For neural networks with a single hidden layer:

\singlespacing
\begin{tabular}{|c|c|c|c|}
\hline
Iterations & Hidden neurons & Training accuracy & Test accuracy \\
1 & 10 & .904 & .890 \\
5 & 10 & .925 & .911 \\
10 & 10 & .931 & .912 \\
1 & 20 & .907 & .902 \\
5 & 20 & .928 & .923 \\
10 & 20 & .926 & .906 \\
1 & 40 & .401 & .381 \\
5 & 40 & .401 & .381 \\
\hline
\end{tabular}
\doublespacing

\bigskip
There seemed to be a "sweet spot" around 5 iterations and 20 hidden neurons that gave us the best training and test accuracy. However, at all other points it performed worse than the perceptron. Also, 40 neurons did not converge at all in the number of iterations that we were willing to wait for it to run for, and had the same performance as we were getting before removing the caps lock features from the data.

Lastly, neural networks with 2 hidden layers took a lot more time to train without a significant gain in accuracy at detecting spam. (Runs with 1 iteration were omitted because in all cases they did not converge during that iteration.)

\singlespacing
\begin{tabular}{|c|c|c|c|c|}
\hline
Iterations & 1st hidden layer & 2nd hidden layer & Training accuracy & Test accuracy \\
5 & 5 & 5 & .919 & .911 \\
5 & 10 & 5 & .927 & .919 \\
5 & 20 & 10 & .599 & .619 \\
10 & 20 & 10 & .929 & .916 \\
\hline
\end{tabular}
\doublespacing

\bigskip
Again, though both 5-10-5 and 10-20-10 performed reasonably well, they were beaten by both the best single layer network and best perceptron.

\section{Results and conclusions}

This work demonstrated that a feedforward neural network can be an effective means of detecting spam emails with over 90$\%$ accuracy, but also that there are no appreciable benefits for using a multi-layer network instead of using a simple perceptron.

- STORED DATA:
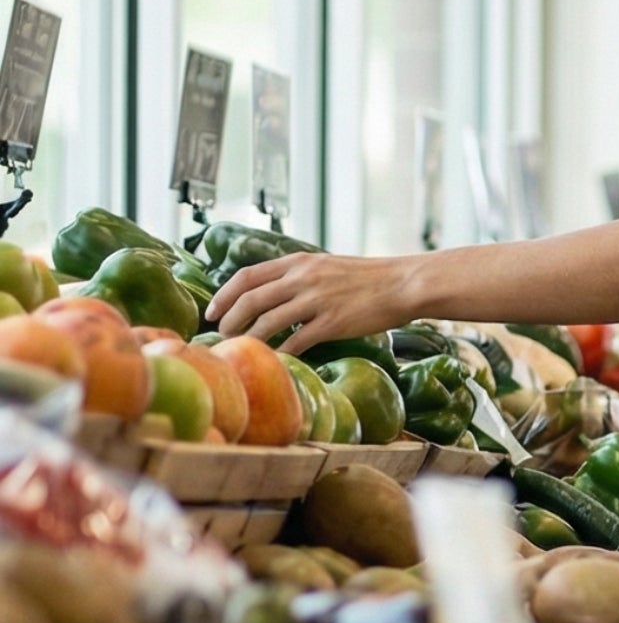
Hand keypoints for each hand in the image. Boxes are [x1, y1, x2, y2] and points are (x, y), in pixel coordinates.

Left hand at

- YOUR INSTRUCTIONS: From the spam-detection write-up, pull out the passage running from "Lastly, neural networks" up to and including "during that iteration.)".

- RESULT OF THE TASK:
Lastly, neural networks with 2 hidden layers took a lot more time to train without a significant gain in accuracy at detecting spam. (Runs with 1 iteration were omitted because in all cases they did not converge during that iteration.)